Ты сделала два шага к набережной и не поверила, кажется. Да вот так близко. Да, твой временный беззаботный дом в паре десятков метров от блаженной черты. Да, все окна тоже выходят сюда.

Будешь слышать его. Будешь дышать. Можешь смотреть, лежа прямо на кровати, как на рассвете на серебристом полотне патокой растекается солнечный свет. Можешь видеть пенные головы непокорных волн. Можешь ночью ноги мочить, даже по пояс можешь. Запрещать не стану. Такое не повторится.

Я тогда, конечно, тебя не знал, на всех поглядывал мельком, знакомился. Остался доволен тем, что с тобой сделало море. Как сказочное зелье нахлынуло на тебя, и вот не старушка ты больше, а девчонка опять. Пятнадцатилетняя, глупая, легкая, живая. Хохочешь даже. Цветешь.

А потом, ближе к вечеру, мы знакомились. Стася и Влад вам, конечно, понравились больше. Они из разряда вожатых-сигнальных огней. Только чиркни – и будут гореть, заводить, говорить, танцевать, песни горланить, учить на гитаре, учить прыгать с вышки, даже таскать в домики вино. А я так. Как помощник. Неказистый, хиленький, блеклый, даже в чем-то смешной. Просто захотелось к морю. Захотелось видеть, как люди впервые его видят.

Ты заметила меня, кажется, только день на третий, в столовой.  Уронила чехол от очков, я поднял, мы едва не соприкоснулись кончиками пальцев. В этом было что-то от «Сотворения Адама». Что-то недопустимое, искристое. Я почувствовал сразу. Ты – нет.

Только потом, когда вы уже выходили шатающимся сытым строем, ты вдруг споткнулась и посмотрела на меня рассерженно, даже грозно. Как будто спрашивала, что это я задумал. Ответил я на твой взгляд глупо. Опрометчиво. Улыбнулся. И этого хватило, конечно. Этого всегда хватает.

Уже вечером, на очередной «свечке» - когда все вы сидели вокруг нас на подушках, а мы, с зажженными свечами в руках, рассказывали вам истории – я впервые почувствовал его. Этот взгляд. Ты стрельнула им бегло, будто вообще боялась на меня смотреть, и промахнулась. Попала куда-то в угол челюсти, в мочку уха, шею. Мне горячо стало, нестерпимо. На пальцы капал воск.

Потом Влад сунул мне гитару, и я повертел ее с минуту, вспоминая, зачем ей гриф, и огромная, одинокая, кричащая дыра в самой сердцевине.  Нужно было играть легкое, дурацкое, а потому ужасно важное. «Зеленое небо, красные облака, а больше красок не было у чудака» - пела Стася, и вы подхватывали, улыбались друг другу, покачивались в такт, кто-то даже хлопал в ладони.

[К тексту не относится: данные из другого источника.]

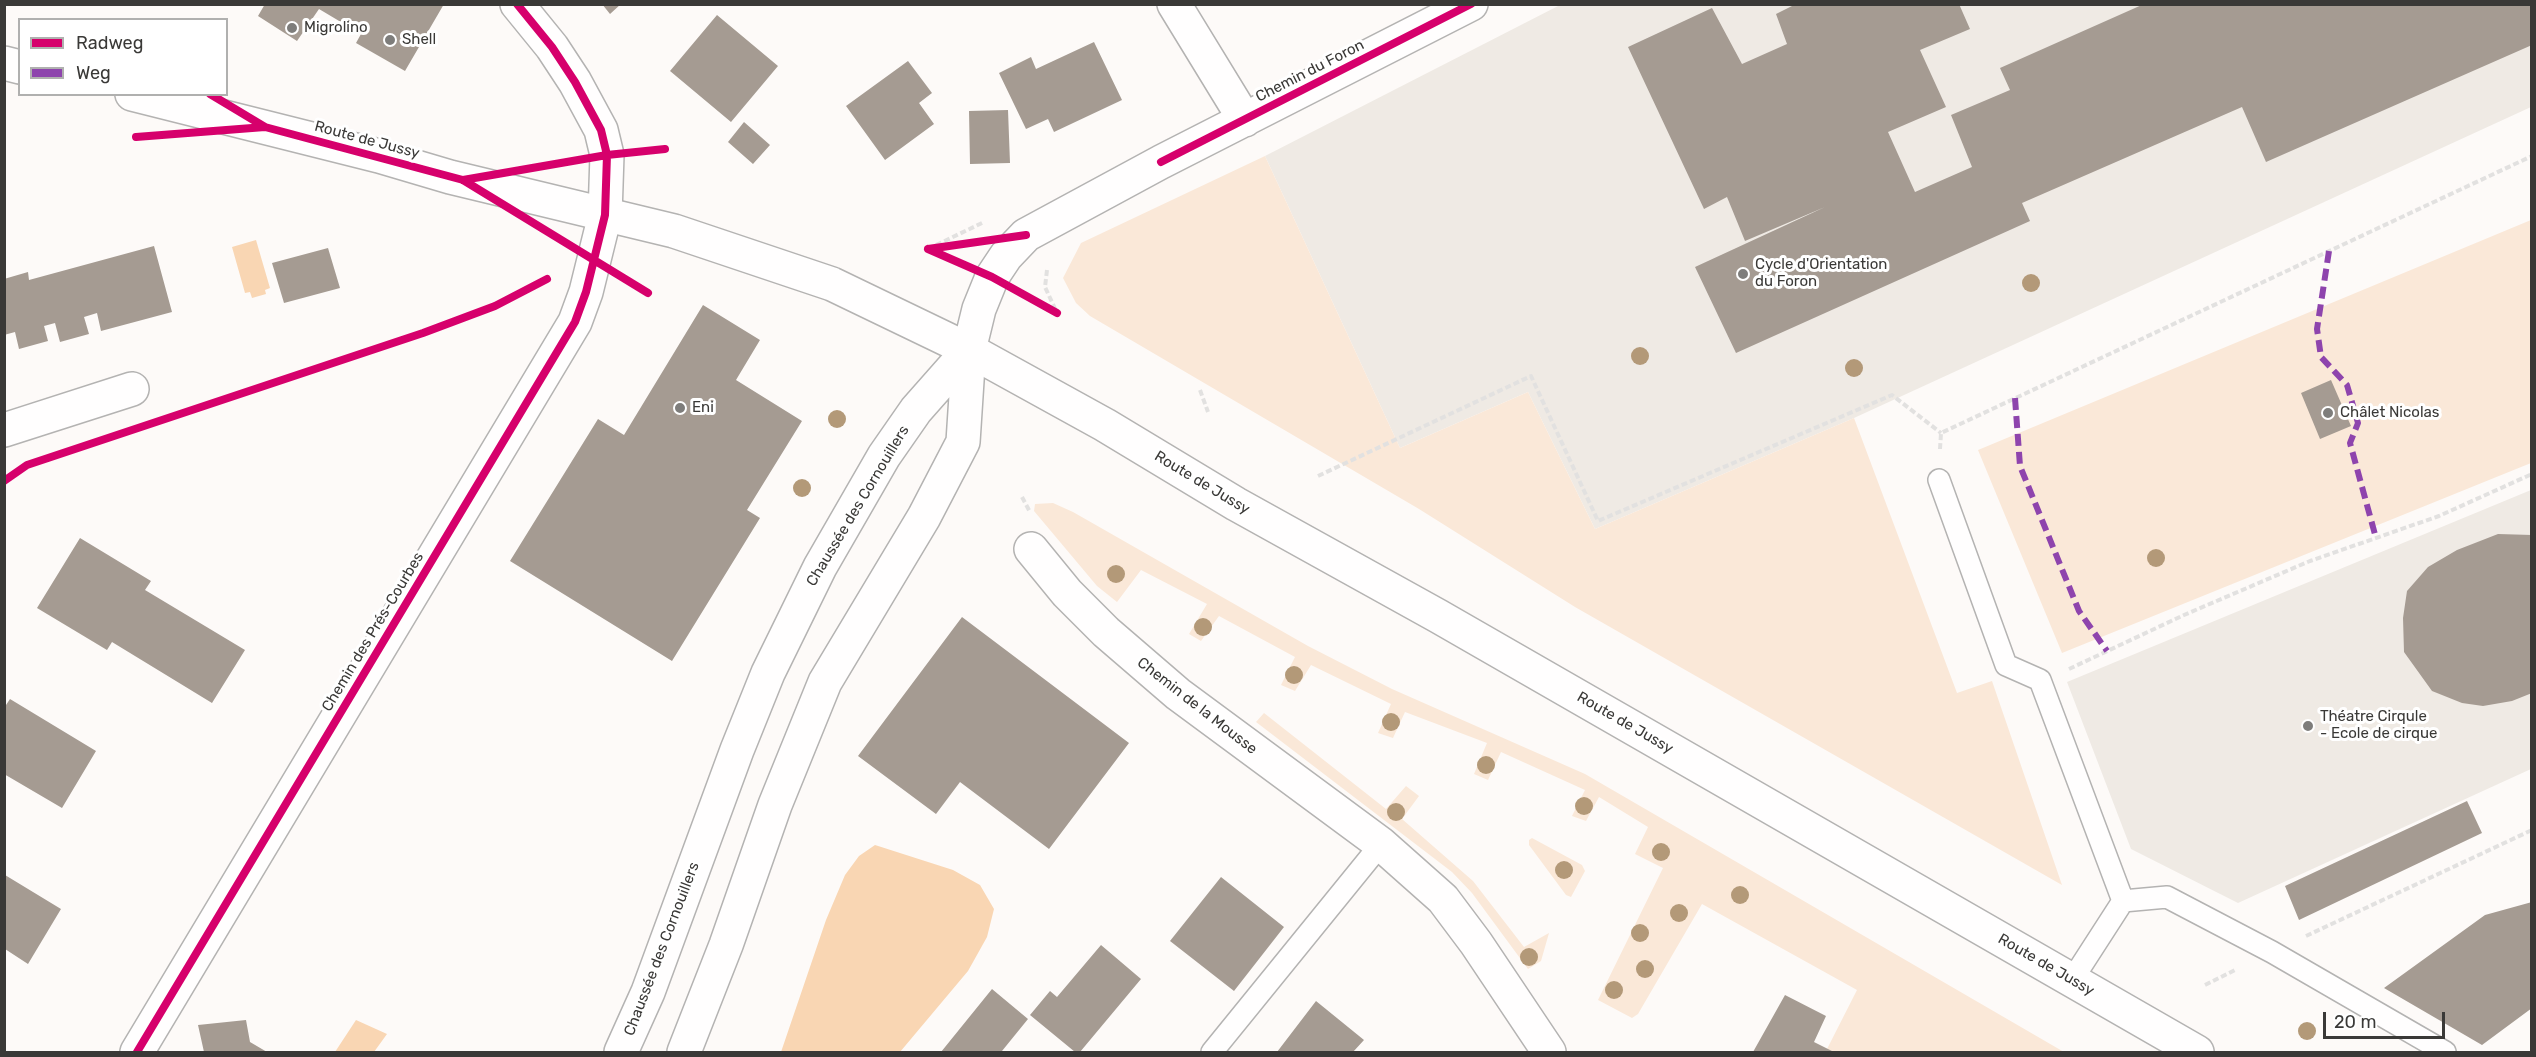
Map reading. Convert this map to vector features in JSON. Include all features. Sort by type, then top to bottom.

Простота. Чистота. Единство. Вот за что я так люблю ежевечерние «свечки». Вы, утомленные днем, подтаявшие от счастья и невозможности осознать происходящего, совсем не беспокоились о том, кто как выглядит, кто как поет, кто как ведет себя. Подростки без застенчивости, без стеснения и неловких взглядов, ищущих чужого одобрения.  Чистая, звенящая юность. Это красиво. Это безумно красиво.

Мы все расходились по комнатам. Вы – спать, а мы – готовиться к следующему вашему дню. Чтобы понравилось. Чтобы запомнилось. Навсегда.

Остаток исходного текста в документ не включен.